Variation with MNase-Seq
Processing MNase-Seq files can be done, but with caveats. Generally, “peaks” are not necessarily called in these types of analysis for a few reasons. First, the number of differences are so many that it considerably reduces statistical significance scores for peaks to be called. Second, shifts in nucleosomes can create differences that are generally too small to be reliably called. Third, differences between conditions can go in either direction, up or down, and Macs2 is not suited for these types of differential significance calls.
In personal experience, calling differences as a delta coverage score is generally more reliable. See the generate_differential.pl application as a convenient tool to do this.

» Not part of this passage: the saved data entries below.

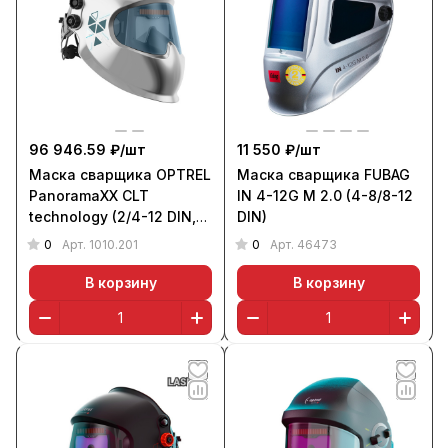
96 946.59 ₽/
шт
11 550 ₽/
шт
Маска сварщика OPTREL
Маска сварщика FUBAG
PanoramaXX CLT
IN 4-12G M 2.0 (4-8/8-12
technology (2/4-12 DIN,
DIN)
серебристая)
0
0
Арт.
1010.201
Арт.
46473
В корзину
В корзину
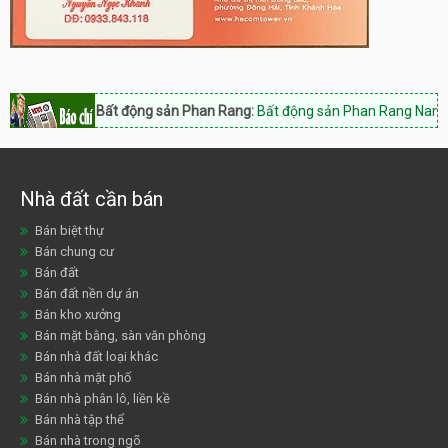
Bất động sản Phan Rang:
Bất động sản Phan Rang Nam Khánh Hòa,
Nhà đất cần bán
Bán biệt thự
Bán chung cư
Bán đất
Bán đất nền dự án
Bán kho xưởng
Bán mặt bằng, sàn văn phòng
Bán nhà đất loại khác
Bán nhà mặt phố
Bán nhà phân lô, liền kề
Bán nhà tập thể
Bán nhà trong ngõ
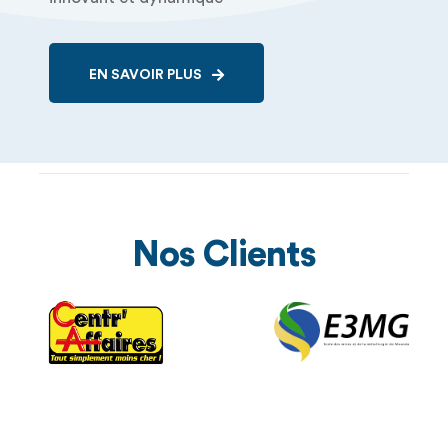
EN SAVOIR PLUS
Nos Clients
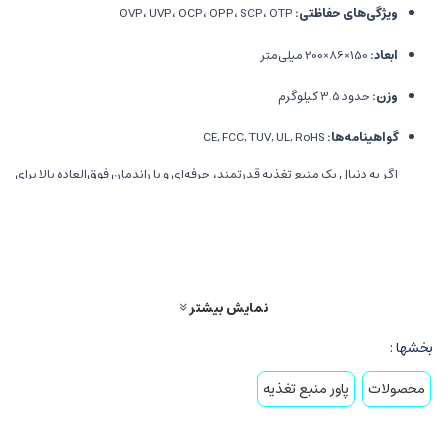
ویژگی‌های حفاظتی:
OVP، UVP، OCP، OPP، SCP، OTP
ابعاد:
150×86×200 میلی‌متر
وزن:
حدود 3.5 کیلوگرم
گواهینامه‌ها:
CE, FCC, TUV, UL, RoHS
اگر به دنبال یک منبع تغذیه قدرتمند، حرفه‌ای و با راندمان فوق‌العاده بالا برای
سیستم‌های ورک‌استیشن، سرور یا رندرینگ هستید، پاور استوک
Enermax
Platimax 1700W 80+ Platinum
یکی از بهترین گزینه‌های بازار است. این
پاور فول ماژولار با راندمان
80 پلاس پلاتینیوم
، نه تنها مصرف برق را کاهش
می‌دهد بلکه در سنگین‌ترین شرایط کاری، عملکردی پایدار و ایمن ارائه
می‌دهد.
نمایش بیشتر
پاور
Enermax Platimax 1700W
دارای
سیستم خنک‌کننده بی‌صدا
،
بخشها :
حفاظت‌های کامل و کانکتورهای متنوع برای ساپورت همزمان چندین کارت
گرافیک است. این مدل در فروشگاه
راینیتو
با ضمانت تست و کیفیت کاملاً
محصولات
پاور منبع تغذیه
تضمین‌شده عرضه می‌شود.
از مزایای خرید این پاور از فروشگاه راینیتو می‌توان به
قیمت رقابتی
،
ارسال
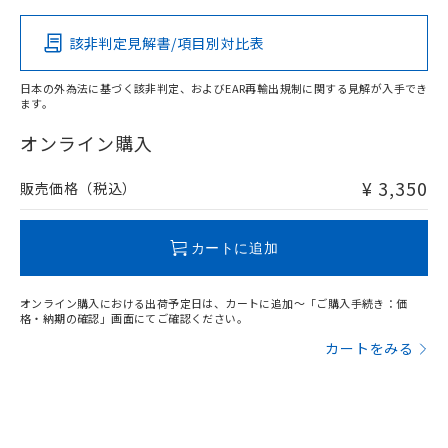
該非判定見解書/項目別対比表
X
O
O
O
日本の外為法に基づく該非判定、およびEAR再輸出規制に関する見解が入手でき
ます。
"対応済み"や非含有の記載がされた商品であっても、流通
在庫等で未対応品が混在する可能性があります。
オンライン購入
非含有品が必要な際は、弊社営業部門もしくは販売店へお
問い合わせください。
¥ 3,350
販売価格（税込）
この製品のRoHS/REACH対応状況ページへ
カートに追加
オンライン購入における出荷予定日は、カートに追加～「ご購入手続き：価
格・納期の確認」画面にてご確認ください。
カートをみる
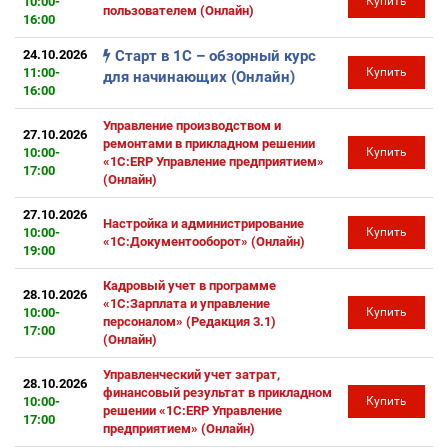
10:00-
Купить
пользователем (Онлайн)
16:00
24.10.2026
Старт в 1С – обзорный курс
11:00-
Купить
для начинающих (Онлайн)
16:00
Управление производством и
27.10.2026
ремонтами в прикладном решении
10:00-
Купить
«1С:ERP Управление предприятием»
17:00
(Онлайн)
27.10.2026
Настройка и администрирование
10:00-
Купить
«1С:Документооборот» (Онлайн)
19:00
Кадровый учет в программе
28.10.2026
«1С:Зарплата и управление
10:00-
Купить
персоналом» (Редакция 3.1)
17:00
(Онлайн)
Управленческий учет затрат,
28.10.2026
финансовый результат в прикладном
10:00-
Купить
решении «1С:ERP Управление
17:00
предприятием» (Онлайн)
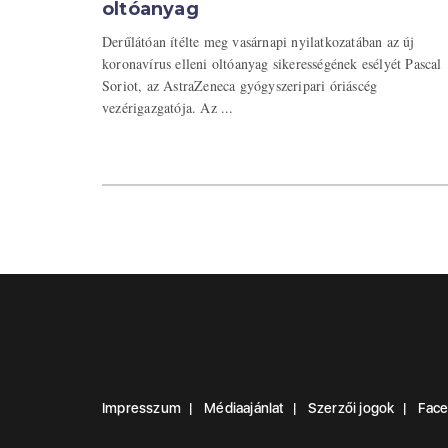
oltóanyag
Derűlátóan ítélte meg vasárnapi nyilatkozatában az új
koronavírus elleni oltóanyag sikerességének esélyét Pascal
Soriot, az AstraZeneca gyógyszeripari óriáscég
vezérigazgatója. Az ...
Impresszum
Médiaajánlat
Szerzői jogok
Fac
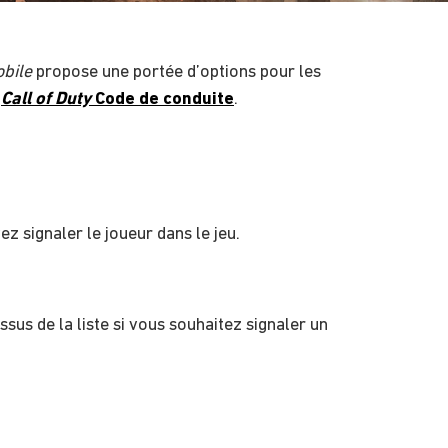
obile
propose une portée d’options pour les
e
Call of Duty
Code de conduite
.
z signaler le joueur dans le jeu.
sus de la liste si vous souhaitez signaler un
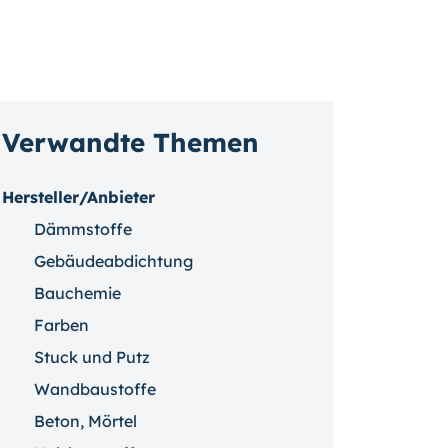
Verwandte Themen
Hersteller/Anbieter
Dämmstoffe
Gebäudeabdichtung
Bauchemie
Farben
Stuck und Putz
Wandbaustoffe
Beton, Mörtel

Duplication is also a concern, and similar to ATAC-Seq, MNase-derived nucleosome fragments exhibit extremely high biological duplication. The same cautions should be applied with MNase-Seq as with ATAC-Seq (see above).
Reference genome scaling
Using a reference genome for controlling enrichment between conditions, such as including Drosophila chromatin in your ChIP assay of human chromatin as described, for examaple in Orlando et al, is an advanced technique of analysis. Unfortunately, this normalization scale can not be used in peak calling, since it artificially skews the coverage depth and breaks the assumptions of equality (null hypothesis) between ChIP and control required for making a statistically confident peak call. It is best to call peaks without normalization, preferably in a normal or wild type situation, and then assay those peaks with external-genome normalized coverage tracks in subsequent analysis.
Earlier versions of this pipeline included options for scaling. These options remain as advanced options but are not detailed.